A review of security of electronic health records
This is a review of Khin Than Win’s 2005 article, “A review of security of electronic health records”. 
The article delves into security technologies in an Electronic Health Record EHR system and the importance of security mechanisms and patient consent in ensuring privacy and confidentiality of patient health Information.
With increasing implementation, adoption and use of EHR's and the potential benefits with other Health Information Systems, there have been concerns about the confidentiality and integrity of patient’s information regarding security in these systems.
The article review answers important questions such as: How is Information security represented per the use of EHRs? Is Information Security an important aspect for EHRs? And what are the current state of technologies that are available which ensures EHR’s are secure?
Maintaining patient privacy plays an important part in the use of EHRs, as patients consent should be obtained before individual health information can be utilized for any reason; whether for research or for other purposes deemed legitimate. Consent plays an important role as it ensures that HIPAA privacy and security regulations are adhered to and also notifies patients about the contents of their health information and the reasons for such use.

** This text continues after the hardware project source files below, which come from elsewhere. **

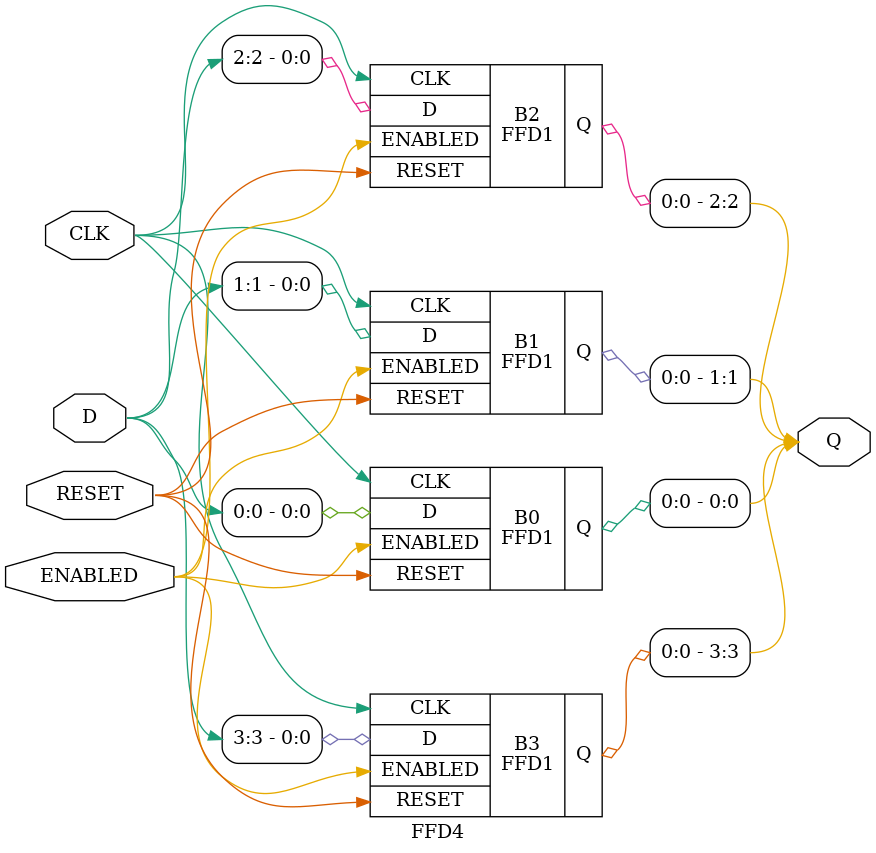
<source format=v>
module FFD1(input wire CLK, D, ENABLED, RESET, output reg Q); 

	always @ (posedge CLK, posedge RESET) begin 
		
		if (RESET)
			Q <= 1'b0; 
		else if (ENABLED) 
			Q <= D; 
	end
endmodule 

module FFD2(input wire CLK, ENABLED, RESET, input wire [1:0] D, output wire [1:0] Q); 

	FFD1 M0(CLK, D[0], ENABLED, RESET, Q[0]); 
	FFD1 M1(CLK, D[0], ENABLED, RESET, Q[0]); 

endmodule 


module FFD4(input wire CLK, ENABLED, RESET, input wire [3:0] D, output wire [3:0] Q); 

	FFD1 B0(CLK, D[0], ENABLED, RESET, Q[0]); 
	FFD1 B1(CLK, D[1], ENABLED, RESET, Q[1]); 
	FFD1 B2(CLK, D[2], ENABLED, RESET, Q[2]); 
	FFD1 B3(CLK, D[3], ENABLED, RESET, Q[3]); 

endmodule 		

</source>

Information Security and Technology
There are various security authentication and role-based access control mechanisms in an EHR. Mechanisms for verification and authentication include the use of biometrics identification where human body characteristics such as voice, retina, palm and thumb prints based on pattern recognition can be used to authenticate users. Other security mechanisms include single sign-on, two-step verification and use of audit logs and audit trails.
Information security features and security mechanisms are considered an important functionality in an EHR, while these technologies can be found in virtually any EHR, due to emerging threats and increasing incidents of security breaches, more efforts should be directed at improving security features.
According to the article, most breach in patient health data as reported seem to occur due to abuse of user privileges and from users with authorized access. With such incidents, users should be made aware of the legal and ethical responsibilities and potential repercussions.